Segment Start: Excerpt provided
Personal information
- Full name: Matthew Gee
- Born: 12 December 1994 (age 31) Wigan, Greater Manchester, England

Playing information
- Height: 5 ft 11 in (1.80 m)
- Weight: 16 st 1 lb (102 kg)
- Position: Second-row
Club
| Years | Team | Pld | T | G | FG | P |
| 2015–16 | Salford Red Devils | 2 | 0 | 0 | 0 | 0 |
| 2014(loan) | → N Wales Crusaders | 6 | 0 | 0 | 0 | 0 |
| 2015(loan) | → Hunslet Hawks | 13 | 4 | 0 | 0 | 16 |
| 2016(loan) | → N Wales Crusaders | 4 | 0 | 0 | 0 | 0 |
| 2016(loan) | → Workington Town | 19 | 4 | 0 | 0 | 16 |
| 2017–19 | London Broncos | 70 | 13 | 0 | 0 | 52 |
| 2017(loan) | → London Skolars | 1 | 0 | 0 | 0 | 0 |
| 2020 | Hull Kingston Rovers | 13 | 0 | 0 | 0 | 0 |
| 2020(loan) | → Dewsbury Rams | 1 | 1 | 0 | 0 | 4 |
| 2021 | Leigh Centurions | 7 | 1 | 0 | 0 | 4 |
| 2022–24 | Halifax Panthers | 17 | 3 | 0 | 0 | 12 |
| 2025 | Bradford Bulls | 27 | 6 | 0 | 0 | 24 |
|  | Total | 180 | 32 | 0 | 0 | 128 |
- Source:

= Matty Gee =

English rugby league footballer

Matty Gee (born 12 December 1994) is an English professional rugby league footballer who last played as a forward for the Bradford Bulls in the RFL Championship.

He has played for the Salford Red Devils in the Super League, and on loan from Salford at the North Wales Crusaders in League 1, and the Hunslet Hawks and Workington Town in the Championship. Gee has played for the London Broncos in the Championship and the Super League, and on loan from the Broncos at the London Skolars in League 1. He has also played for Hull Kingston Rovers in the top flight.

==Background==
Gee was born in Wigan, Greater Manchester, England.
Segment End: Excerpt provided
Segment Start: Given entries
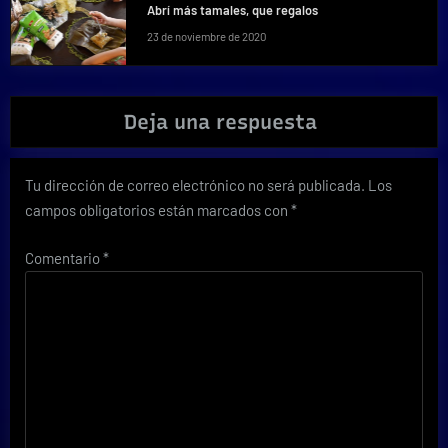
Abrí más tamales, que regalos
23 de noviembre de 2020
Deja una respuesta
Tu dirección de correo electrónico no será publicada.
Los
campos obligatorios están marcados con
*
Comentario
*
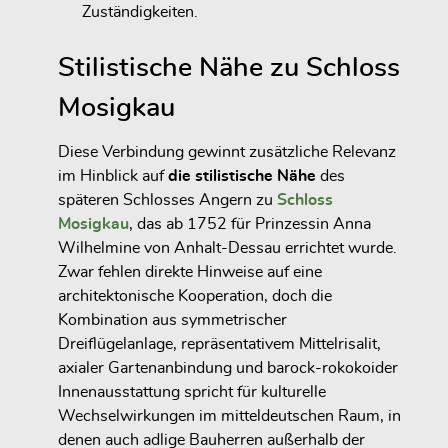
Zuständigkeiten.
Stilistische Nähe zu Schloss
Mosigkau
Diese Verbindung gewinnt zusätzliche Relevanz
im Hinblick auf
die
stilistische Nähe
des
späteren Schlosses Angern zu
Schloss
Mosigkau
, das ab 1752 für Prinzessin Anna
Wilhelmine von Anhalt-Dessau errichtet wurde.
Zwar fehlen direkte Hinweise auf eine
architektonische Kooperation, doch die
Kombination aus symmetrischer
Dreiflügelanlage, repräsentativem Mittelrisalit,
axialer Gartenanbindung und barock-rokokoider
Innenausstattung spricht für
kulturelle
Wechselwirkungen im mitteldeutschen Raum
, in
denen auch
adlige Bauherren außerhalb der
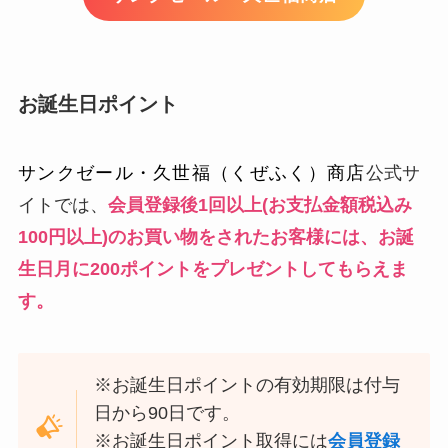
お誕生日ポイント
サンクゼール・久世福（くぜふく）商店
公式サ
イトでは、
会員登録後1回以上(お支払金額税込み
100円以上)のお買い物をされたお客様には、お誕
生日月に200ポイントをプレゼントしてもらえま
す。
※お誕生日ポイントの有効期限は付与
日から90日です。
※お誕生日ポイント取得には
会員登録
Segment End: Given entries
■ To do
1. According to the Matty Gee text, which team did he last play for as a forward?
2. Rewrite the Matty Gee text starting at "English rugby league" and ending at "the RFL Championship.", substituting "second-rower" for "forward".
3. Continue the Matty Gee text from its final sentence.

■ Task-by-task outputs
1. The Bradford Bulls.

2.
English rugby league footballer

Matty Gee (born 12 December 1994) is an English professional rugby league footballer who last played as a second-rower for the Bradford Bulls in the RFL Championship.

3.
==Playing career==
===Salford Red Devils===
Gee played for the Red Devils in the Super League.

In 2014 he was loaned to North Wales in League 1.

In 2015 he was loaned to Hunslet in the Championship.

In 2016 he was loaned to the Crusaders in League 1. Later in 2016 he was loaned to Workington in the Championship.

===London Broncos===
Gee played for the London Broncos in the Championship and the top flight, and spent time on loan from the Broncos at the London Skolars in League 1.

===Hull Kingston Rovers===
After London's final-day points difference relegation from the Super League, Gee left the capital and moved to Hull KR ahead of the 2020 Super League season.

===Leigh Centurions===
On 6 October 2020 it was announced that Gee would join the Leigh Centurions for the 2021 season.

===Halifax Panthers===
On 1 November 2021, it was reported that he had signed for Halifax in the RFL Championship.

===Bradford Bulls===
On 9 Aug 2024 it was reported that he had signed for Bradford Bulls in the RFL Championship on a 2-year deal.

In October 2025 it was reported that he had retired.